● **Work required**
Please retype the lines below character for character, without changing anything.

● **Extracted material**

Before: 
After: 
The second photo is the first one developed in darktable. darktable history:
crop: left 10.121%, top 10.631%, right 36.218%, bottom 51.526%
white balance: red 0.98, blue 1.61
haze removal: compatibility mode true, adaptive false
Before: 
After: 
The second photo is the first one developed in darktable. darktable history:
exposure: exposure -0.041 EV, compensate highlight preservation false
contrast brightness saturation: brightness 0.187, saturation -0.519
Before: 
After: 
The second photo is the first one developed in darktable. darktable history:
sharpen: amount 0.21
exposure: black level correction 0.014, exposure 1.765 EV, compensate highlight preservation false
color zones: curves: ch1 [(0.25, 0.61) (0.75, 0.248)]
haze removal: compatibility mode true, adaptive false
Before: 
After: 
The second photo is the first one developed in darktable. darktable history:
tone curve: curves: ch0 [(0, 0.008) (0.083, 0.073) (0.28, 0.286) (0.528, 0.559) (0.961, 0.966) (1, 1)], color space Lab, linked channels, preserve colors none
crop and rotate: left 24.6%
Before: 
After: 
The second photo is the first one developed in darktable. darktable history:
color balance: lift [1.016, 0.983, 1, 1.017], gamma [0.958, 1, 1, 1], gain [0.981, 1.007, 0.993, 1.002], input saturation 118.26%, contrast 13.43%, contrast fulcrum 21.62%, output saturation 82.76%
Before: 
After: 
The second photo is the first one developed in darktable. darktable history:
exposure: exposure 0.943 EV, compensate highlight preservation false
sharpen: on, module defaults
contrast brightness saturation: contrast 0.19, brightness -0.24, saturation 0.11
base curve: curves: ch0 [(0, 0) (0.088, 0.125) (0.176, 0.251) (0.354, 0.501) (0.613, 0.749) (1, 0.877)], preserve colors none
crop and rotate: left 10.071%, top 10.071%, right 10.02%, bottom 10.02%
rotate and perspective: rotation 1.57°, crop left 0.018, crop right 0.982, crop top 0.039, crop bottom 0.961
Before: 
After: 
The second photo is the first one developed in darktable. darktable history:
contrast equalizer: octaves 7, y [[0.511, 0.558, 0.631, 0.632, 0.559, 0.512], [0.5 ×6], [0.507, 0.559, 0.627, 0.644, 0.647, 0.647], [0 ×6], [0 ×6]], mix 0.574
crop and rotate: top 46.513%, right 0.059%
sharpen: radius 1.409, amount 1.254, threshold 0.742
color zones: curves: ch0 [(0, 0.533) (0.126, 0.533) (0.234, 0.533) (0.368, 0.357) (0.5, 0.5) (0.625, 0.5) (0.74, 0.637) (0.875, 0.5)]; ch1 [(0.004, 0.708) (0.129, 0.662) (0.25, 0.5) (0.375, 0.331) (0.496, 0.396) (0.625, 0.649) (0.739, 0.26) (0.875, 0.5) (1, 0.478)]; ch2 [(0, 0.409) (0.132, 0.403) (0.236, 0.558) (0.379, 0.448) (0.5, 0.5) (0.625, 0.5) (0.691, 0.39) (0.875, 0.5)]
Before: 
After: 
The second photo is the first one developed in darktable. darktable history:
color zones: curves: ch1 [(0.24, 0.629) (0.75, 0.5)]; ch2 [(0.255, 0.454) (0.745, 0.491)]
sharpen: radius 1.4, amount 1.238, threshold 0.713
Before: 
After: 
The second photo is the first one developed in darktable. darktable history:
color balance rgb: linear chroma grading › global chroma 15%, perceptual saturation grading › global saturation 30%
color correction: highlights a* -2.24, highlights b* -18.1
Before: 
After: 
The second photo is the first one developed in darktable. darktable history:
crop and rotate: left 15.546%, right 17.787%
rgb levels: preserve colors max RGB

● **Output of the exercise**
Before: 
After: 
The second photo is the first one developed in darktable. darktable history:
crop: left 10.121%, top 10.631%, right 36.218%, bottom 51.526%
white balance: red 0.98, blue 1.61
haze removal: compatibility mode true, adaptive false
Before: 
After: 
The second photo is the first one developed in darktable. darktable history:
exposure: exposure -0.041 EV, compensate highlight preservation false
contrast brightness saturation: brightness 0.187, saturation -0.519
Before: 
After: 
The second photo is the first one developed in darktable. darktable history:
sharpen: amount 0.21
exposure: black level correction 0.014, exposure 1.765 EV, compensate highlight preservation false
color zones: curves: ch1 [(0.25, 0.61) (0.75, 0.248)]
haze removal: compatibility mode true, adaptive false
Before: 
After: 
The second photo is the first one developed in darktable. darktable history:
tone curve: curves: ch0 [(0, 0.008) (0.083, 0.073) (0.28, 0.286) (0.528, 0.559) (0.961, 0.966) (1, 1)], color space Lab, linked channels, preserve colors none
crop and rotate: left 24.6%
Before: 
After: 
The second photo is the first one developed in darktable. darktable history:
color balance: lift [1.016, 0.983, 1, 1.017], gamma [0.958, 1, 1, 1], gain [0.981, 1.007, 0.993, 1.002], input saturation 118.26%, contrast 13.43%, contrast fulcrum 21.62%, output saturation 82.76%
Before: 
After: 
The second photo is the first one developed in darktable. darktable history:
exposure: exposure 0.943 EV, compensate highlight preservation false
sharpen: on, module defaults
contrast brightness saturation: contrast 0.19, brightness -0.24, saturation 0.11
base curve: curves: ch0 [(0, 0) (0.088, 0.125) (0.176, 0.251) (0.354, 0.501) (0.613, 0.749) (1, 0.877)], preserve colors none
crop and rotate: left 10.071%, top 10.071%, right 10.02%, bottom 10.02%
rotate and perspective: rotation 1.57°, crop left 0.018, crop right 0.982, crop top 0.039, crop bottom 0.961
Before: 
After: 
The second photo is the first one developed in darktable. darktable history:
contrast equalizer: octaves 7, y [[0.511, 0.558, 0.631, 0.632, 0.559, 0.512], [0.5 ×6], [0.507, 0.559, 0.627, 0.644, 0.647, 0.647], [0 ×6], [0 ×6]], mix 0.574
crop and rotate: top 46.513%, right 0.059%
sharpen: radius 1.409, amount 1.254, threshold 0.742
color zones: curves: ch0 [(0, 0.533) (0.126, 0.533) (0.234, 0.533) (0.368, 0.357) (0.5, 0.5) (0.625, 0.5) (0.74, 0.637) (0.875, 0.5)]; ch1 [(0.004, 0.708) (0.129, 0.662) (0.25, 0.5) (0.375, 0.331) (0.496, 0.396) (0.625, 0.649) (0.739, 0.26) (0.875, 0.5) (1, 0.478)]; ch2 [(0, 0.409) (0.132, 0.403) (0.236, 0.558) (0.379, 0.448) (0.5, 0.5) (0.625, 0.5) (0.691, 0.39) (0.875, 0.5)]
Before: 
After: 
The second photo is the first one developed in darktable. darktable history:
color zones: curves: ch1 [(0.24, 0.629) (0.75, 0.5)]; ch2 [(0.255, 0.454) (0.745, 0.491)]
sharpen: radius 1.4, amount 1.238, threshold 0.713
Before: 
After: 
The second photo is the first one developed in darktable. darktable history:
color balance rgb: linear chroma grading › global chroma 15%, perceptual saturation grading › global saturation 30%
color correction: highlights a* -2.24, highlights b* -18.1
Before: 
After: 
The second photo is the first one developed in darktable. darktable history:
crop and rotate: left 15.546%, right 17.787%
rgb levels: preserve colors max RGB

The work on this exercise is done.